The wheels touched down and I began to panic. What was I doing here? I hardly knew a soul. It was so big…the city that is, and suddenly, I felt very small. How would I ever make my way in such a large place? This concrete jungle was so different from the hills I had left behind. The pace of life so much faster, the roads SO much more crowded and the temptation to feel insignificant so much more significant.
In the midst of all of this panic, however, I grabbed my bags and made my way to the airport exit. As I walked out into the humid October air, I took a deep breath and realized something important.
I was on a totally new adventure.
The greatest part about adventure is that even in the midst of the daunting unknown, there remains a relentless fact. The unknown has a redeeming sort of thrill that makes it all worth it. The very thing that catalyzes a trembling sense of fear is also a catalyst for an overwhelming excitement for the possibilities ahead.

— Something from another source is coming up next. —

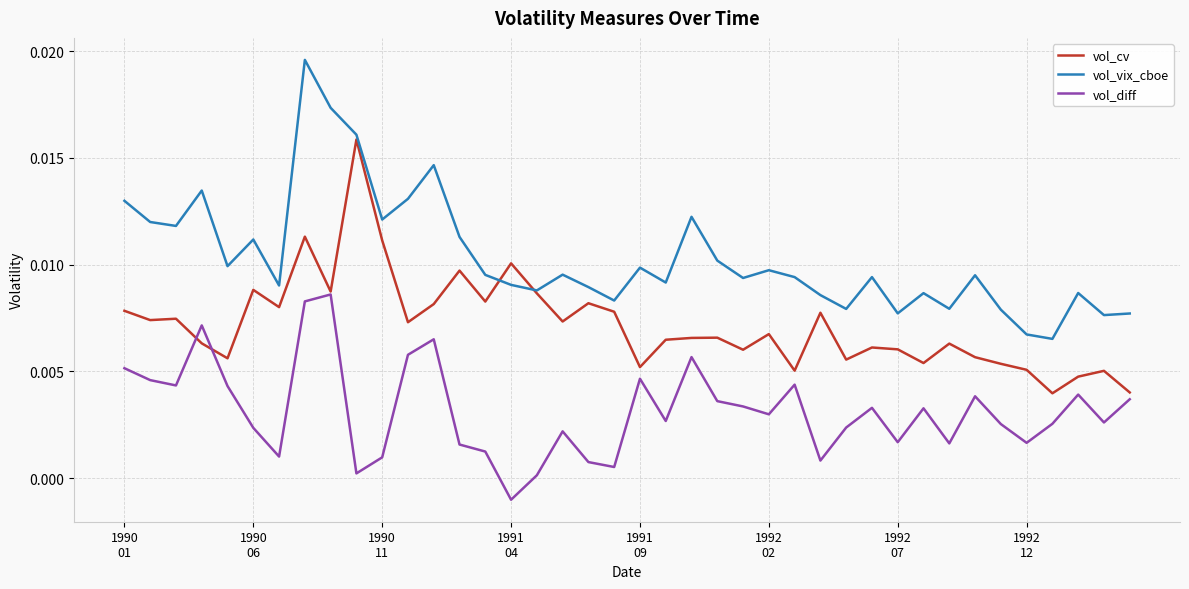

True or false: vol_vix_cboe has more than 2 points higher than both neighbors.

True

One year ago today, the wheels of my American Airlines flight touched down in Dallas, TX and I was ‘home.’ I didn’t know what was ahead and I didn’t know how life would unfold in this new foreign place, but I knew that the Lord had drawn me there…in faith. So in confidence I composed my panic and stepped out into my new adventure. Now, a year later, I look back at that panicked moment and I am so grateful that I didn’t retreat but instead dove head first into the unknown. My first year in this city has been one marked by rich growth, both in business and in life. Days have been both good and challenging but my community is sweet, my job is a blessing, my family is close and my God remains faithful. What a year to celebrate!
So, in honor of my one year ‘new adventure’ anniversary and the reminder to walk confidently into the unknown,
I say, Take Me Back!
(the top picture embodies so much to me about the last year. Camera in hand, back to the past and facing the skyline of my city…the future.)